Enti locali - Norme della Regione autonoma Trentino-Alto Adige - Istituzione dell'albo dei segretari comunali nella Provincia autonoma di Trento - Disciplina del reclutamento, della revoca, della durata e dello status giuridico ed economico del segretario comunale - Durata quinquennale dell'iscrizione alla prima sezione dell'albo e disciplina dello status giuridico ed economico - Ricorso del Governo - Lamentata irragionevolezza e violazione del principio di buon andamento e imparzialità dell'amministrazione, nonché dell'accesso mediante pubblico concorso nella pubblica amministrazione - Indicazione di uno dei parametri evocati solo nella memoria illustrativa e genericità delle censure - Inammissibilità delle questioni.
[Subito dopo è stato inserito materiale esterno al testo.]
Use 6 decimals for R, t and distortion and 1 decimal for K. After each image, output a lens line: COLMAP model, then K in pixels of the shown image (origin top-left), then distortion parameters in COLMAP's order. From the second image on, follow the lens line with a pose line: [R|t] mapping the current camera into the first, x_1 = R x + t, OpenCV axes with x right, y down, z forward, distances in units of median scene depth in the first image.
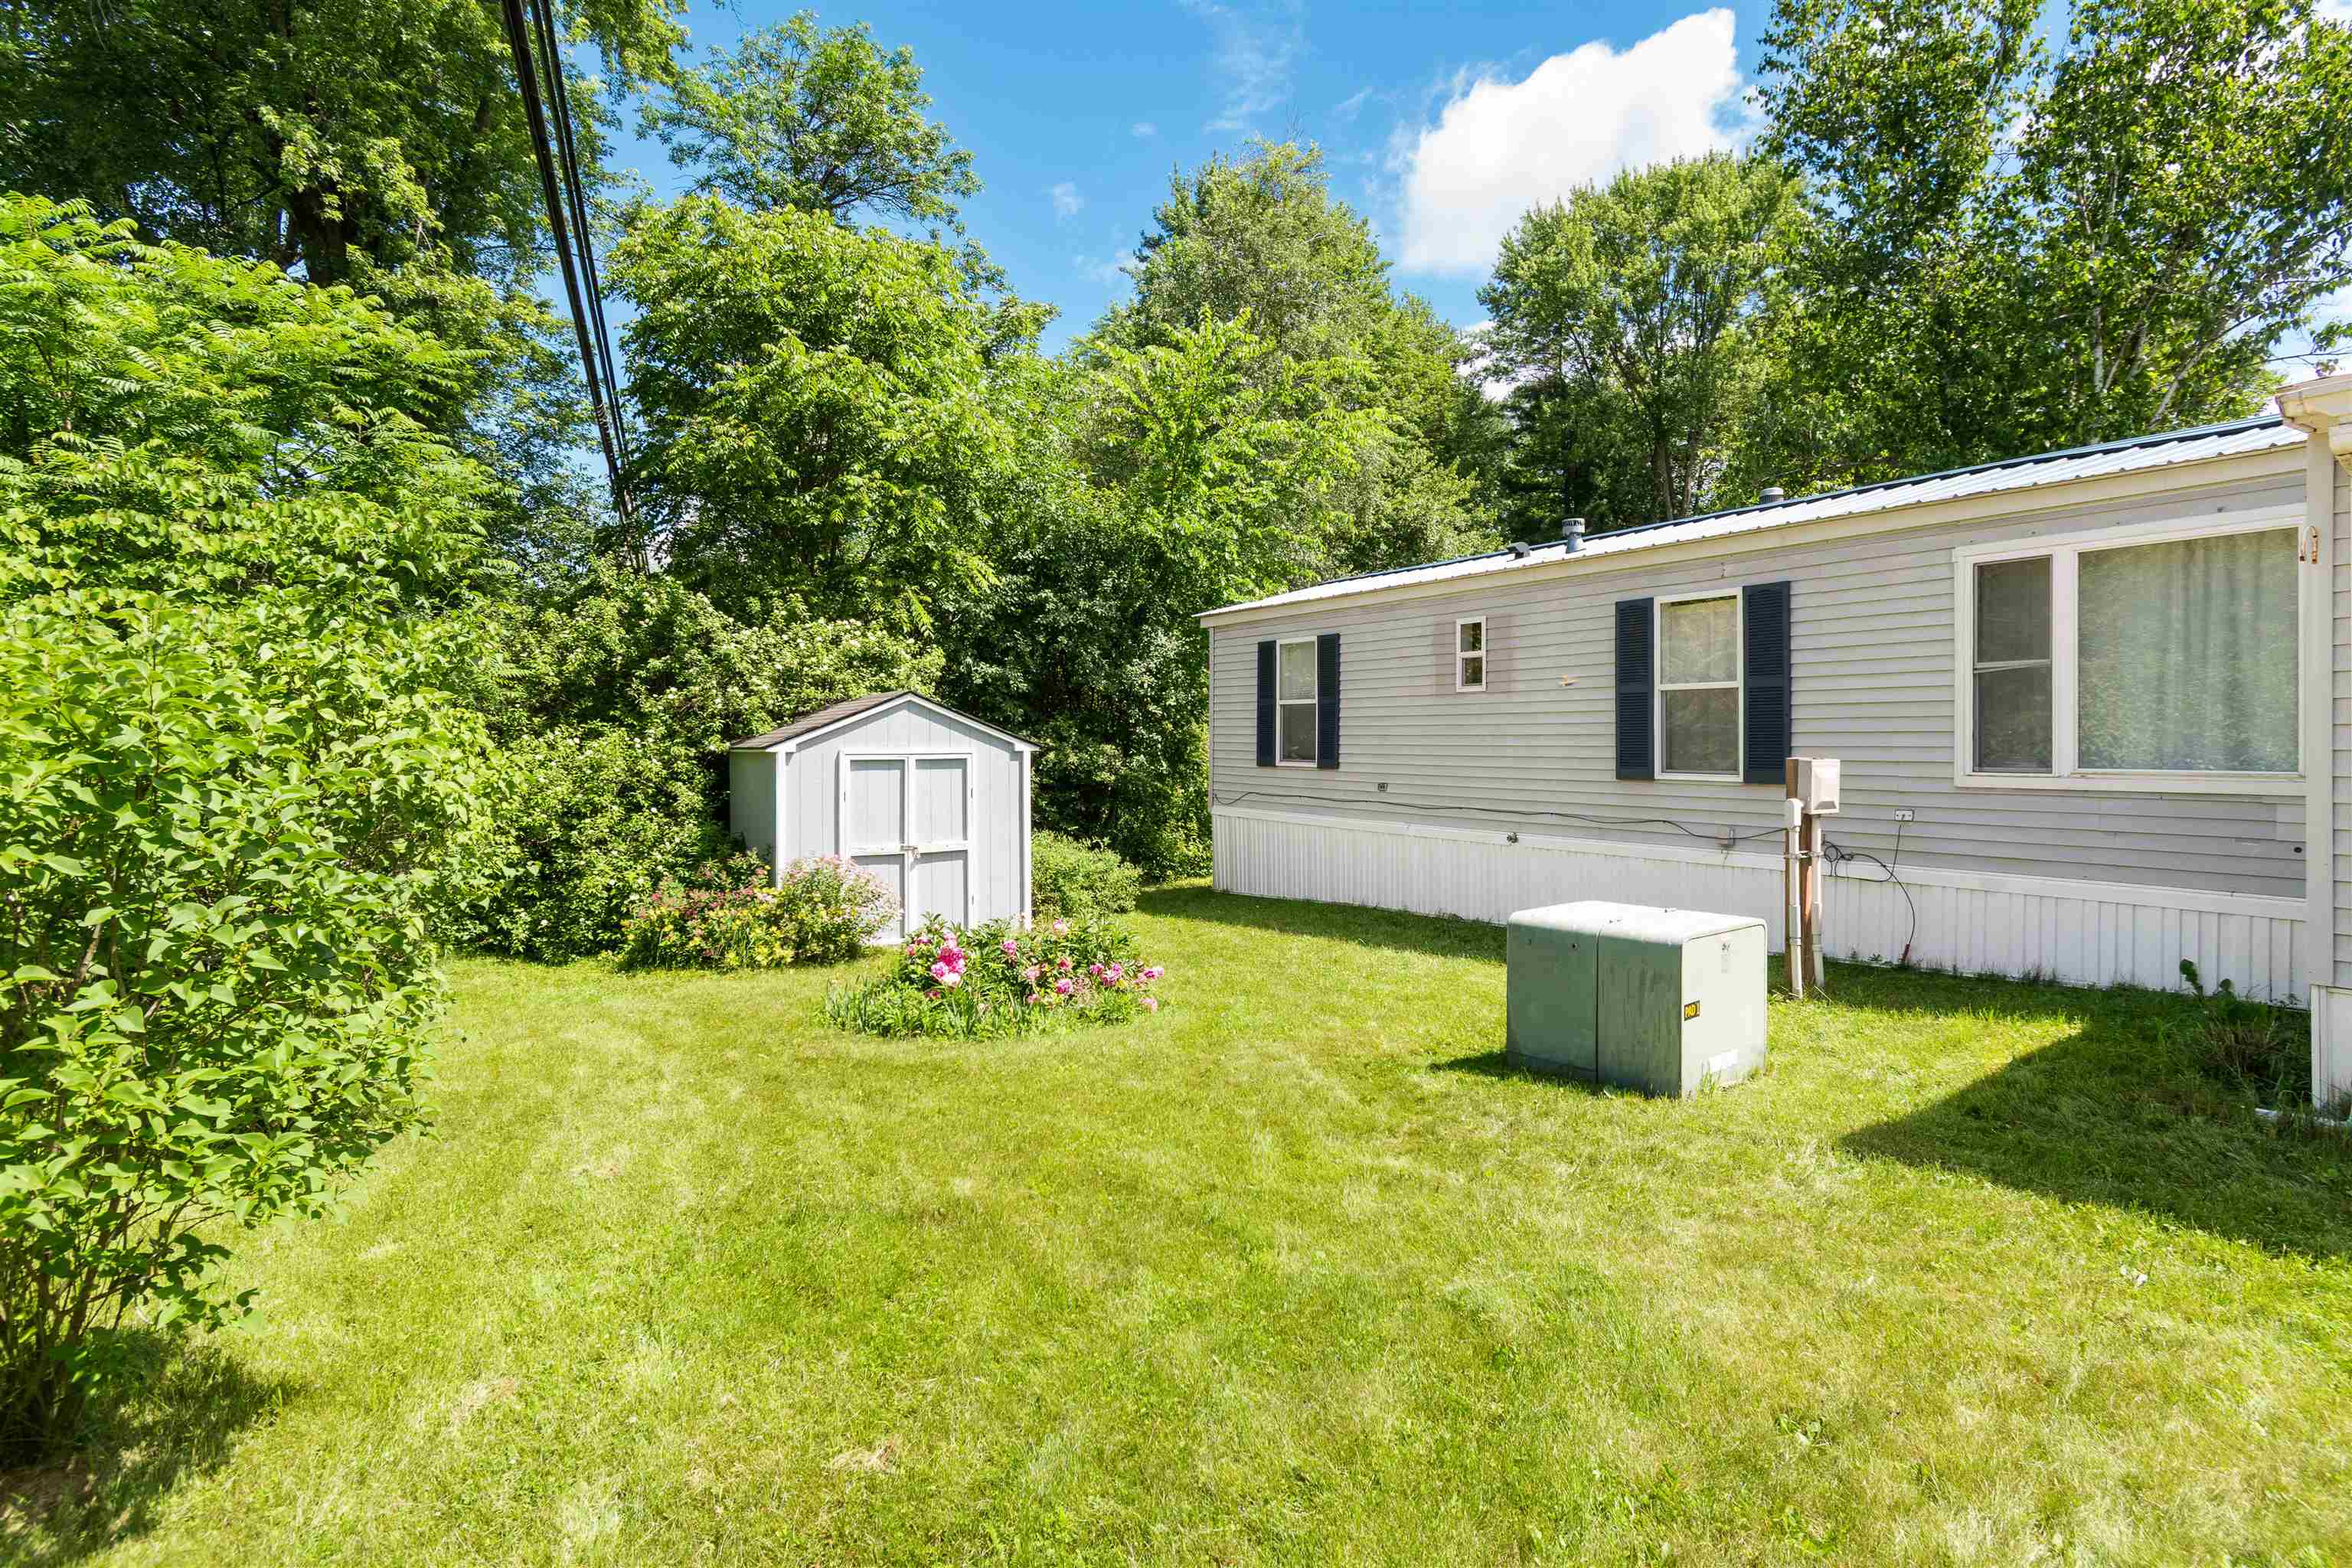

Sono dichiarate inammissibili le questioni di legittimità costituzionale, promosse dal Governo in riferimento agli artt. 3, 51, primo comma, 97 e 117, secondo comma, lett. l), Cost., dell'art. 3, comma 1, lett. g), della legge reg. Trentino-Alto Adige n. 8 del 2019, nella parte in cui introduce l'art. 148-bis, commi 1, 2, 3, 4 e 5, nella legge reg. Trentino-Alto Adige n. 2 del 2018, limitatamente alla durata quinquennale dell'iscrizione nella prima sezione dell'albo e al sistema relativo allo status giuridico ed economico del segretario comunale nella Provincia autonoma di Trento. Quanto all'art. 97 Cost., quest'ultimo profilo è stato contestato dal ricorrente solo nella memoria illustrativa depositata in vista dell'udienza pubblica; mentre, per quanto riguarda gli altri profili, il ricorrente non ha sostenuto le relative censure con argomentazioni specifiche. (Precedenti citati: sentenze n. 56 del 2020, n. 138 del 2018, n. 261 e n. 237 del 2017 e n. 154 del 2017).
Per costante orientamento costituzionale, il ricorrente ha non solo l'onere di individuare le disposizioni impugnate e i parametri costituzionali dei quali lamenta la violazione, ma anche quello di allegare, a sostegno delle questioni proposte, una motivazione non meramente assertiva. Il ricorso deve cioè contenere l'indicazione delle ragioni per le quali vi sarebbe il contrasto con i parametri evocati e una, sia pur sintetica, argomentazione a supporto delle censure. (Precedenti citati: sentenze n. 52 e n. 42 del 2021 sentenze n. 29 e n. 25 del 2021).